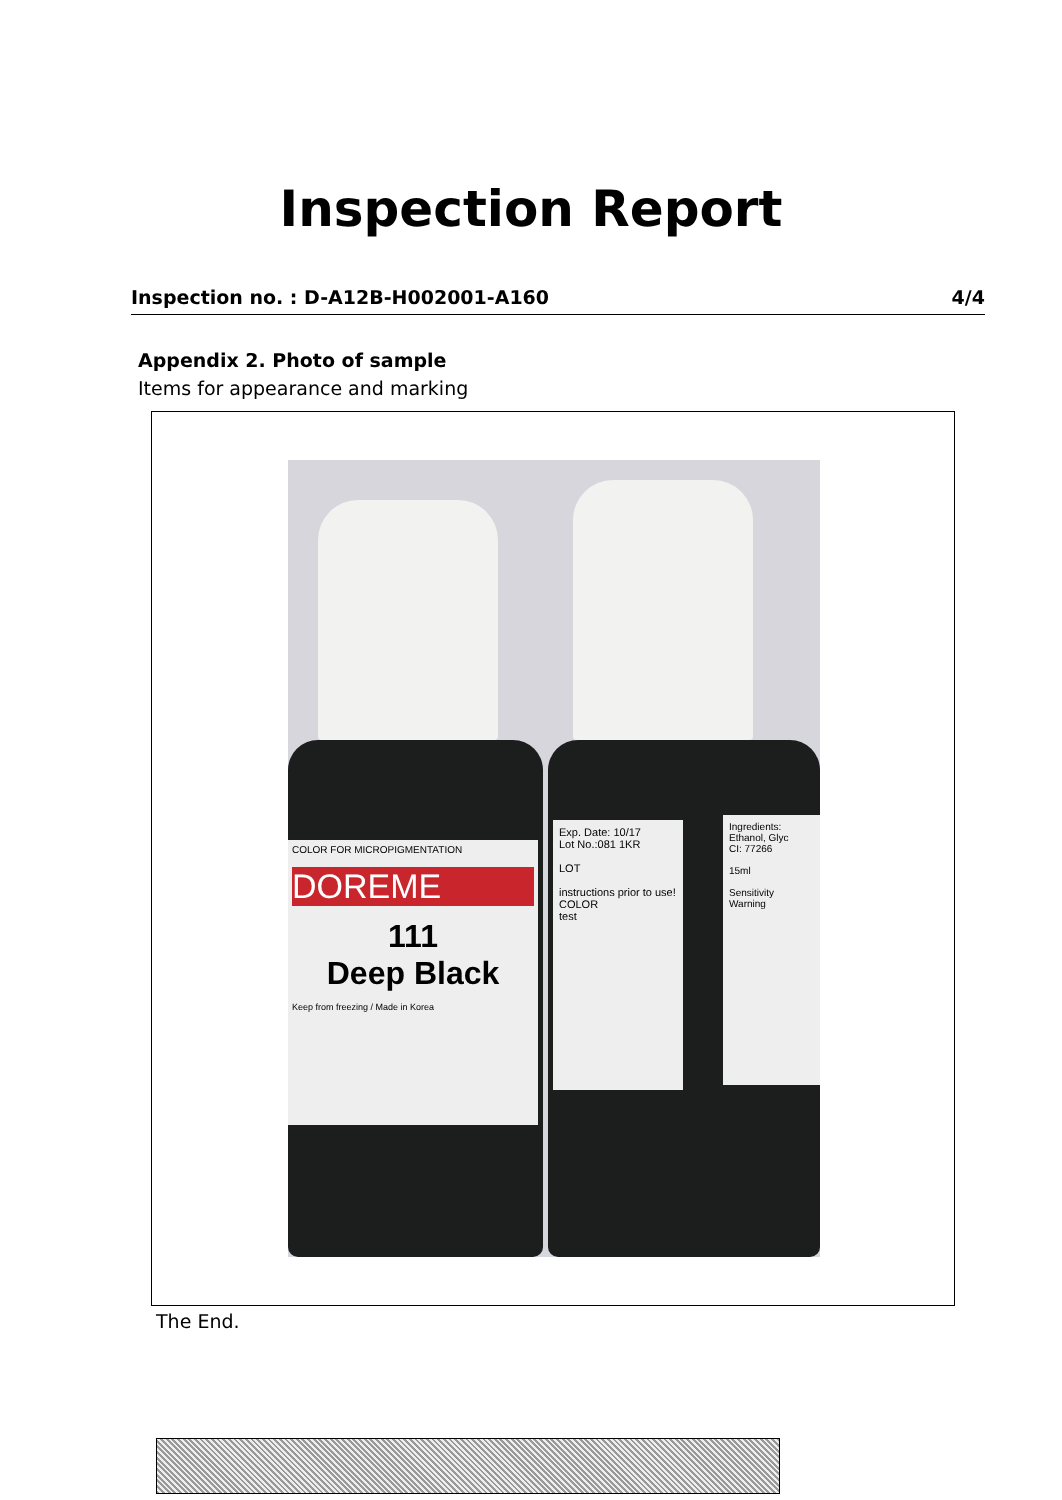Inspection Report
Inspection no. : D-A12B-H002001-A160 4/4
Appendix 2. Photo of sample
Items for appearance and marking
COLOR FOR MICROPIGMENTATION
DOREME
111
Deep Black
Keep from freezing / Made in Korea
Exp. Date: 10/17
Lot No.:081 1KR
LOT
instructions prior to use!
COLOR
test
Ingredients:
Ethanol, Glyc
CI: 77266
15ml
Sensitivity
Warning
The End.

_ _ _ _ _

* **EXERCISE**: Of the lines above, copy each one that contains the word "COLOR".

* **WRITTEN SOLUTION**:
COLOR FOR MICROPIGMENTATION
COLOR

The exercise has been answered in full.